(Saved data entries)
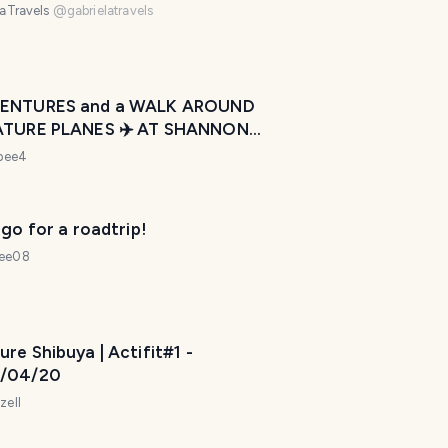
laTravels
@
gabrielatravels
e
l
p
m
ENTURES and a WALK AROUND
a
ATURE PLANES ✈️ AT SHANNON
k
ORT” ~ IRELAND 🇮🇪 ~
ebee4
e
esday Walk
y
o
 go for a roadtrip!
u
r
dee08
t
r
i
re Shibuya | Actifit#1 -
p
/04/20
a
w
zell
e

■ WORK INSTRUCTION: Retype every line of text from the entries above with no changes, leaving the pictures out.

■ PROBLEM SOLUTION:
laTravels
@
gabrielatravels
e
l
p
m
ENTURES and a WALK AROUND
a
ATURE PLANES ✈️ AT SHANNON
k
ORT” ~ IRELAND 🇮🇪 ~
ebee4
e
esday Walk
y
o
 go for a roadtrip!
u
r
dee08
t
r
i
re Shibuya | Actifit#1 -
p
/04/20
a
w
zell
e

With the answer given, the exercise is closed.